Yanick Paco Hagemeijer (Groningen / NL), Yuan Hu (Groningen / NL), Tessa Gilette (Groningen / NL), Frank Klont (Groningen / NL), Cornelia Verhoeven (Groningen / NL), Justina Clarinda Wolters (Groningen / NL), Gyorgy Halmos (Groningen / NL), Victor Guryev (Groningen / NL), Peter Horvatovich (Groningen / NL)
Introduction
Common proteomics workflow uses manually curated public protein sequences, which either use canonical sequences (one sequence per protein coding genes) or a limited number of well-known high frequency occurring isoforms and protein variants. This limits the potential to study the presence and effects of protein variants in proteomics studies in context of basic biology and clinical research. Transcriptomics are often used in research as proxy for protein variants, however, only fraction of these variants can be detected at sufficient levels in the proteome. In this work we present a generic proteogenomics data integration workflow1 called Groningen Proteogenomics Workflow (GPW), which predicts protein sequence variants from polyadenylated transcriptomics data obtained from the same sample and connects that to the generated proteomics results.

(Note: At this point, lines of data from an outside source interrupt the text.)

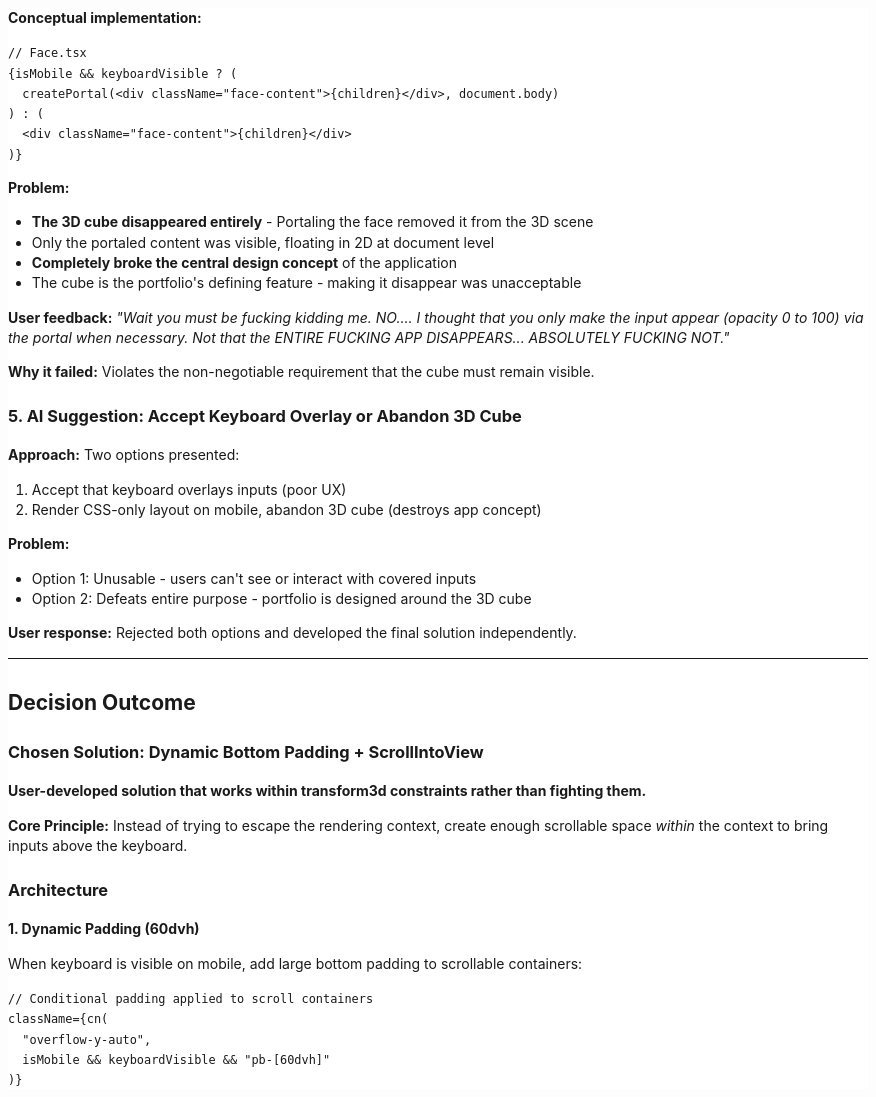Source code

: **Conceptual implementation:**
```tsx
// Face.tsx
{isMobile && keyboardVisible ? (
  createPortal(<div className="face-content">{children}</div>, document.body)
) : (
  <div className="face-content">{children}</div>
)}
```

**Problem:**
- **The 3D cube disappeared entirely** - Portaling the face removed it from the 3D scene
- Only the portaled content was visible, floating in 2D at document level
- **Completely broke the central design concept** of the application
- The cube is the portfolio's defining feature - making it disappear was unacceptable

**User feedback:** *"Wait you must be fucking kidding me. NO.... I thought that you only make the input appear (opacity 0 to 100) via the portal when necessary. Not that the ENTIRE FUCKING APP DISAPPEARS... ABSOLUTELY FUCKING NOT."*

**Why it failed:** Violates the non-negotiable requirement that the cube must remain visible.

### 5. AI Suggestion: Accept Keyboard Overlay or Abandon 3D Cube

**Approach:** Two options presented:
1. Accept that keyboard overlays inputs (poor UX)
2. Render CSS-only layout on mobile, abandon 3D cube (destroys app concept)

**Problem:**
- Option 1: Unusable - users can't see or interact with covered inputs
- Option 2: Defeats entire purpose - portfolio is designed around the 3D cube

**User response:** Rejected both options and developed the final solution independently.

---

## Decision Outcome

### Chosen Solution: Dynamic Bottom Padding + ScrollIntoView

**User-developed solution that works within transform3d constraints rather than fighting them.**

**Core Principle:** Instead of trying to escape the rendering context, create enough scrollable space *within* the context to bring inputs above the keyboard.

### Architecture

**1. Dynamic Padding (60dvh)**

When keyboard is visible on mobile, add large bottom padding to scrollable containers:

```tsx
// Conditional padding applied to scroll containers
className={cn(
  "overflow-y-auto",
  isMobile && keyboardVisible && "pb-[60dvh]"
)}
```

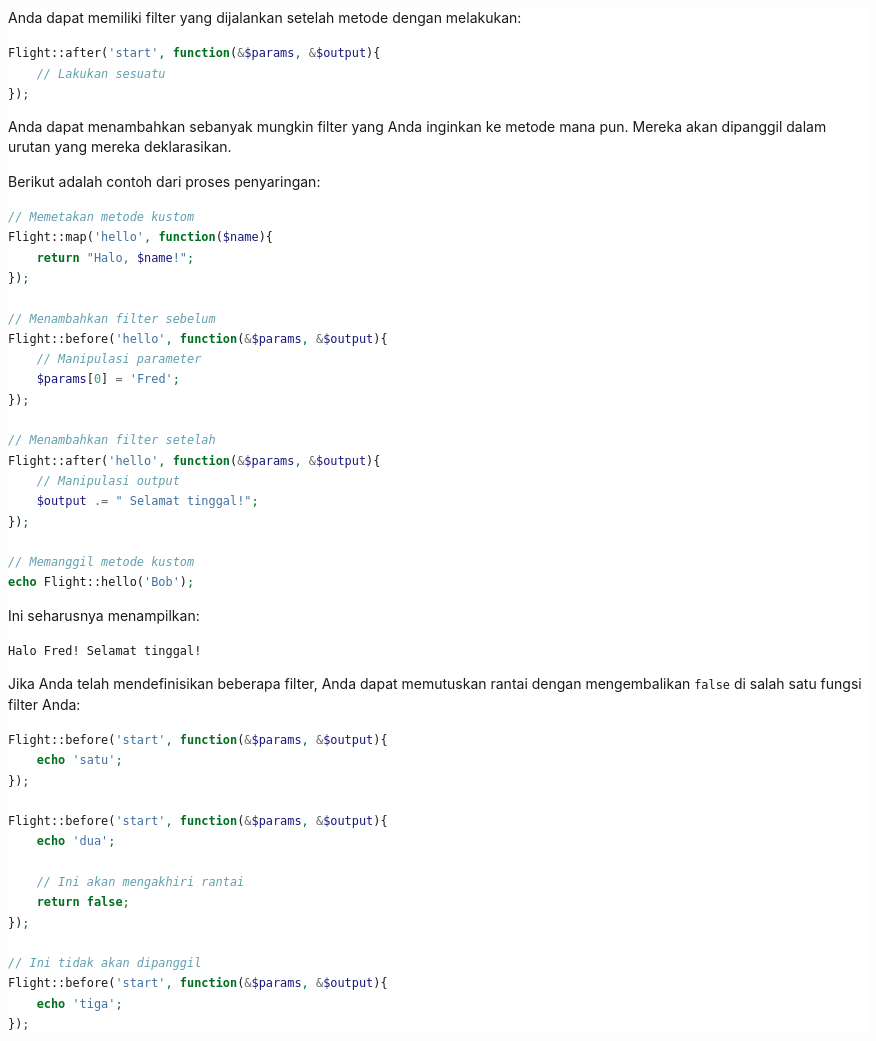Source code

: Anda dapat memiliki filter yang dijalankan setelah metode dengan melakukan:

``` php
Flight::after('start', function(&$params, &$output){
    // Lakukan sesuatu
});
```

Anda dapat menambahkan sebanyak mungkin filter yang Anda inginkan ke metode mana pun. Mereka akan dipanggil dalam urutan yang mereka deklarasikan.

Berikut adalah contoh dari proses penyaringan:

``` php
// Memetakan metode kustom
Flight::map('hello', function($name){
    return "Halo, $name!";
});

// Menambahkan filter sebelum
Flight::before('hello', function(&$params, &$output){
    // Manipulasi parameter
    $params[0] = 'Fred';
});

// Menambahkan filter setelah
Flight::after('hello', function(&$params, &$output){
    // Manipulasi output
    $output .= " Selamat tinggal!";
});

// Memanggil metode kustom
echo Flight::hello('Bob');
```

Ini seharusnya menampilkan:

``` html
Halo Fred! Selamat tinggal!
```

Jika Anda telah mendefinisikan beberapa filter, Anda dapat memutuskan rantai dengan mengembalikan `false` di salah satu fungsi filter Anda:

``` php
Flight::before('start', function(&$params, &$output){
    echo 'satu';
});

Flight::before('start', function(&$params, &$output){
    echo 'dua';

    // Ini akan mengakhiri rantai
    return false;
});

// Ini tidak akan dipanggil
Flight::before('start', function(&$params, &$output){
    echo 'tiga';
});
```
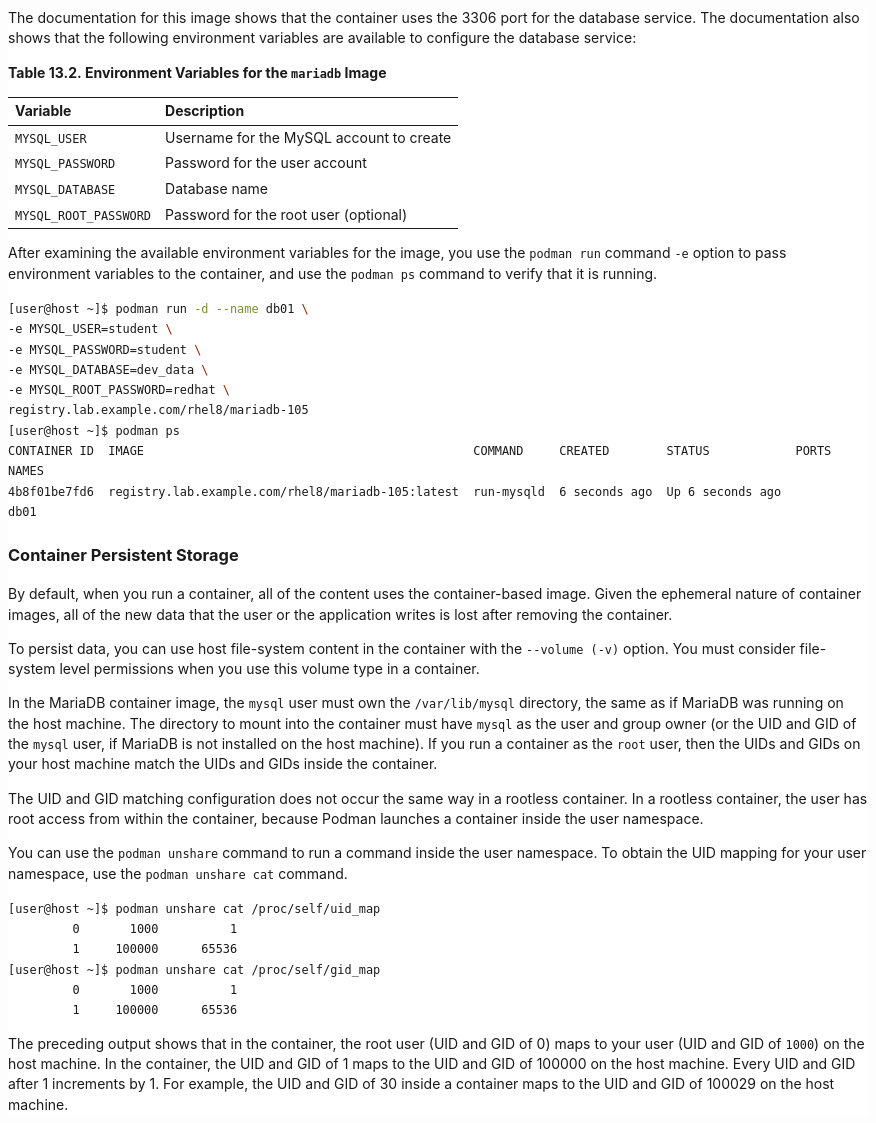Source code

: 
The documentation for this image shows that the container uses the 3306 port for the database service. The documentation also shows that the following environment variables are available to configure the database service:

**Table 13.2. Environment Variables for the `mariadb` Image**

| Variable              | Description                              |
| :-------------------- | :--------------------------------------- |
| `MYSQL_USER`          | Username for the MySQL account to create |
| `MYSQL_PASSWORD`      | Password for the user account            |
| `MYSQL_DATABASE`      | Database name                            |
| `MYSQL_ROOT_PASSWORD` | Password for the root user (optional)    |

After examining the available environment variables for the image, you use the `podman run` command `-e` option to pass environment variables to the container, and use the `podman ps` command to verify that it is running.
```bash
[user@host ~]$ podman run -d --name db01 \
-e MYSQL_USER=student \
-e MYSQL_PASSWORD=student \
-e MYSQL_DATABASE=dev_data \
-e MYSQL_ROOT_PASSWORD=redhat \
registry.lab.example.com/rhel8/mariadb-105
[user@host ~]$ podman ps
CONTAINER ID  IMAGE                                              COMMAND     CREATED        STATUS            PORTS       NAMES
4b8f01be7fd6  registry.lab.example.com/rhel8/mariadb-105:latest  run-mysqld  6 seconds ago  Up 6 seconds ago              db01
```

### Container Persistent Storage

By default, when you run a container, all of the content uses the container-based image. Given the ephemeral nature of container images, all of the new data that the user or the application writes is lost after removing the container.

To persist data, you can use host file-system content in the container with the `--volume (-﻿v)` option. You must consider file-system level permissions when you use this volume type in a container.

In the MariaDB container image, the `mysql` user must own the `/var/lib/mysql` directory, the same as if MariaDB was running on the host machine. The directory to mount into the container must have `mysql` as the user and group owner (or the UID and GID of the `mysql` user, if MariaDB is not installed on the host machine). If you run a container as the `root` user, then the UIDs and GIDs on your host machine match the UIDs and GIDs inside the container.

The UID and GID matching configuration does not occur the same way in a rootless container. In a rootless container, the user has root access from within the container, because Podman launches a container inside the user namespace.

You can use the `podman unshare` command to run a command inside the user namespace. To obtain the UID mapping for your user namespace, use the `podman unshare cat` command.
```bash
[user@host ~]$ podman unshare cat /proc/self/uid_map
         0       1000          1
         1     100000      65536
[user@host ~]$ podman unshare cat /proc/self/gid_map
         0       1000          1
         1     100000      65536

```
The preceding output shows that in the container, the root user (UID and GID of 0) maps to your user (UID and GID of `1000`) on the host machine. In the container, the UID and GID of 1 maps to the UID and GID of 100000 on the host machine. Every UID and GID after 1 increments by 1. For example, the UID and GID of 30 inside a container maps to the UID and GID of 100029 on the host machine.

GPW is designed to predict a wide variety of protein variants beside the well-known annotated sequences such as single amino acid variants, indels, splice isoforms and translated sequences from new open reading frames (ORFs).
2. Approach
GPW has been implemented in python and nextflow2 and include mRNA quality assessment tool (FastQC) and alignment tool for reference genome (STAR), splice isoform prediction (StringTie), de novo assembly of unmapped reads (Trinity), variant calling (GATK, bcftools), functional annotation using VEP and translation of mRNA sequences to protein amino acid sequences with transdecoder. The translated sequences are used for peptide and protein identification in data dependent and independent (DDA/DIA) LC-MS/MS proteomics data are analyzed with the FragPipe3 toolset. GPW produces tables and plots summarizing the different protein variant categories.
3. Results and discussion
The power of GPW is demonstrated on laryngeal squamous cell carcinoma and controls of healthy mucosa of the same site showcasing the effect of protein variants in tumor characteristics of young and elderly patients as well as to identify the genes with missense variants in laryngeal cancer and healthy tissue controls of the same patients.
References
Hagemeijer YP, Guryev V, Horvatovich P. Accurate Prediction of Protein Sequences for Proteogenomics Data Integration. Methods Mol Biol. 2022;2420:233-260.Di Tommaso P., et al. Nextflow enables reproducible computational workflows. Nature Biotechnology 35, 2017, 316–319.Yu, F, Teo, G. C., Kong, A. T., Fröhlich, K., Li, G. X. , Demichev, V, Nesvizhskii, A..I. (2023). Analysis of DIA proteomics data using MSFragger-DIA and FragPipe computational platform, Nature Communications 14:4154.